Cierto es que llegan aquí futbolistas de otros países latinoamericanos, pero esto no trasforma al medio local en receptor, sino apenas en escala al actuar el campeonato argentino como un trampolín para el posterior salto a Europa. De todas maneras, los muy buenos aportes de colombianos, uruguayos, chilenos y paraguayos para los equipos nacionales disminuyeron considerablemente a partir de que éstos han comenzado a llegar al Viejo Mundo sin necesidad de previo paso por Argentina.

Entre los muchos que partieron tras la finalización del Clausura ganado por River se encuentran los goleadores de los dos torneos de la temporada 2007/2008. Germán Denis, máximo anotador del Apertura con 18 gritos, dejó Independiente para emigrar al Napoli de Italia y Darío Cvitanich, top scorer del Clausura con 13 conquistas, llegó a Holanda para sumarse al Ajax desde Banfield. Sus casos encuentran amplios precedentes. De los últimos 15 artilleros de los certámenes locales sólo juegan en el país Martín Cardetti, Andrés Silvera, Rodrigo Palacio y Martín Palermo. En los casos del Chapulín y el Cuqui vale recordar que partieron tras haberse consagrado goleadores para regresar luego al país, lo que evidencia que ese logro significa el cheek-in para embarcarse al fútbol mejor rentado.

Denis y Cvitanich lograron un progreso deportivo y económico. Pero no siempre es así. Son muchas las ocasiones en las cuales jóvenes futbolistas optan por el dinero que, bien administrado, pueda significarles una vida absolutamente tranquila en el plano material. Claro que esto no es condenable, sobre todo en los casos de quienes se desempeñan en clubes modestos y son conscientes de que sus cualidades no les permitirán alcanzar las grandes marquesinas. Quizá sí sea más difícil comprender cuando talentosas y bien remuneradas figuras de clubes importantes no aguardan por un crecimiento integral, sino que optan por emigrar a sitios que garantizan en partes iguales millones de dólares y un ostracismo futbolístico; además del hecho de tener que vivir en ciudades social y culturalmente muy alejadas de lo que les es habitual. Los casos más notables fueron los de Fernando Cavenaghi y Mauro Zárate al partir rumbo a Rusia y Qatar, respectivamente.

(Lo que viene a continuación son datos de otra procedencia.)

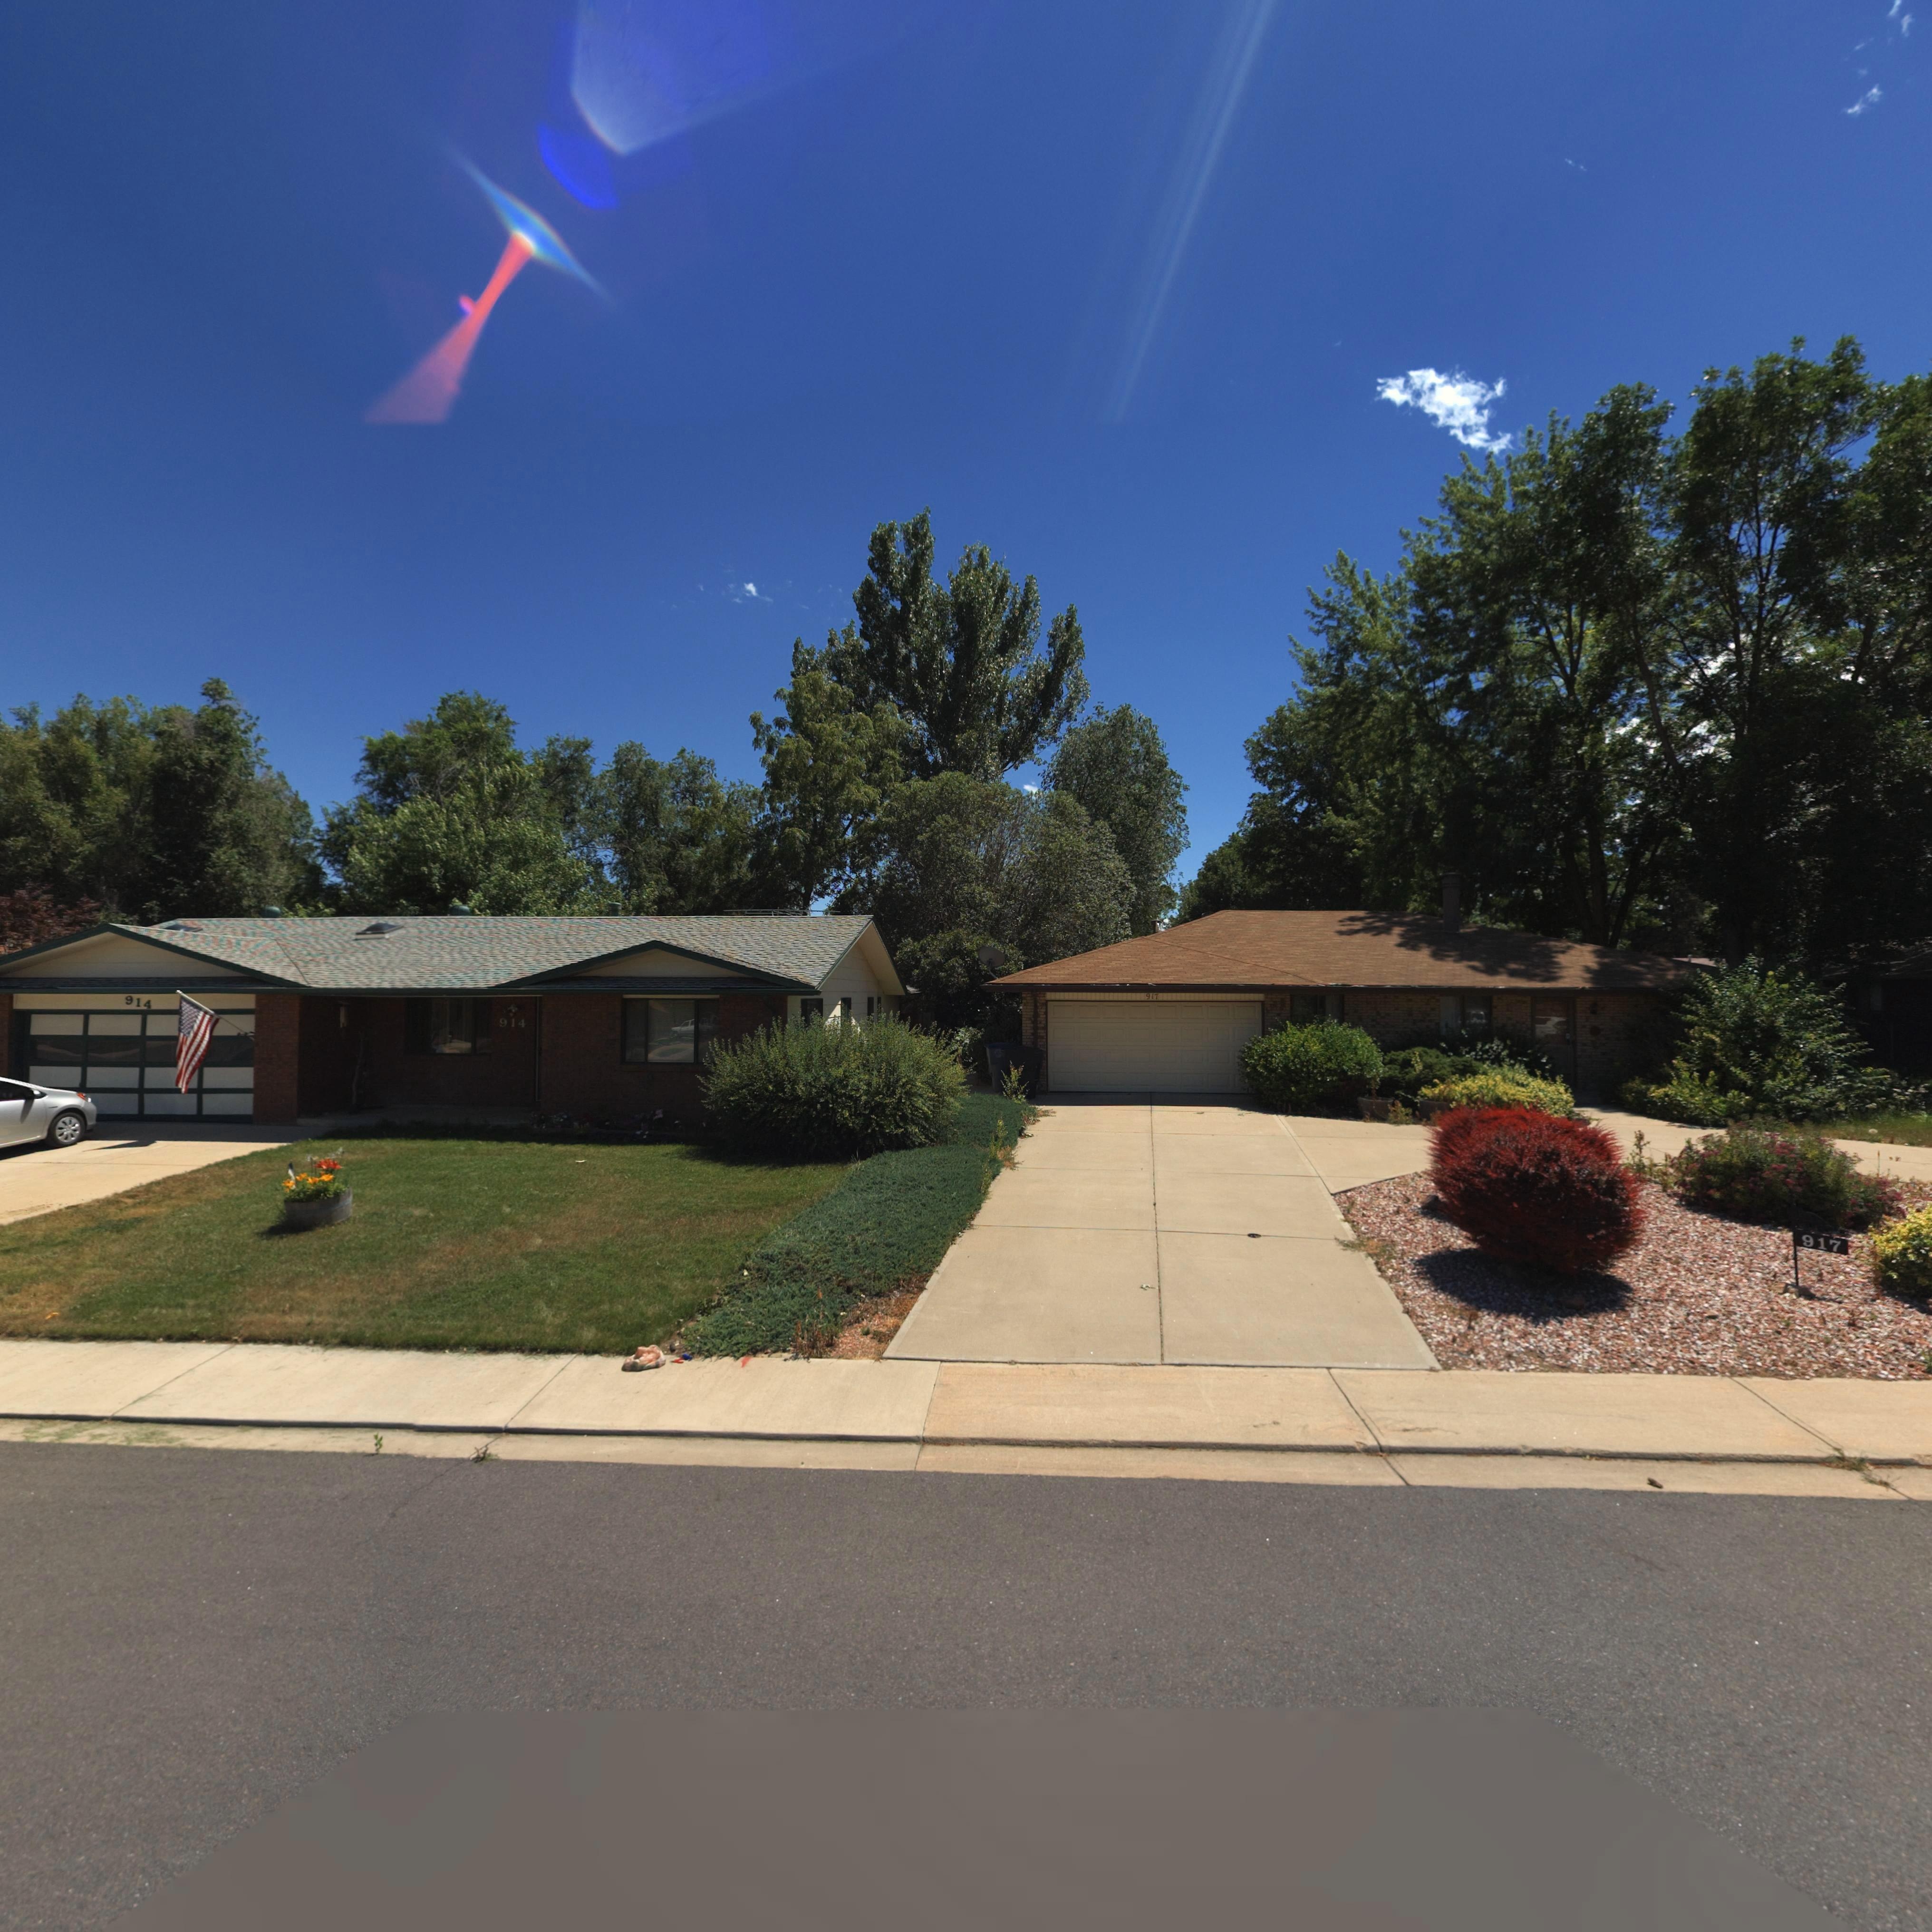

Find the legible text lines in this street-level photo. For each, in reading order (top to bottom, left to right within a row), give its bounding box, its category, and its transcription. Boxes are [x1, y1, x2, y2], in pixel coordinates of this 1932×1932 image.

[124, 995, 152, 1009] StreetNumber: 914
[1146, 993, 1158, 999] StreetNumber: 917
[499, 1018, 526, 1028] StreetNumber: 914
[1801, 1235, 1841, 1252] StreetNumber: 917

La estructura económica de los clubes argentinos cuya razón de ser es el fútbol profesional tiene como principales fuentes de ingresos la venta de jugadores y los derechos de televización. En realidad, la entrada fundamental es la liquidación de futbolistas, ya que la otra es muy escasa en relación a la enorme ganancia que le significan a la empresa dueña del negocio. Lo cierto es que factores económicos propios de la región, una AFA que entregó todo a cambio de casi nada, la proliferación de intermediarios y representantes, las malas administraciones de los clubes y la mentalidad de mercado que hace a los chicos de las inferiores soñar con jugar en Europa antes que en la primera de sus clubes son los más notables componentes de esta fuga de piernas que disminuye las posibilidades de una competencia interna de calidad.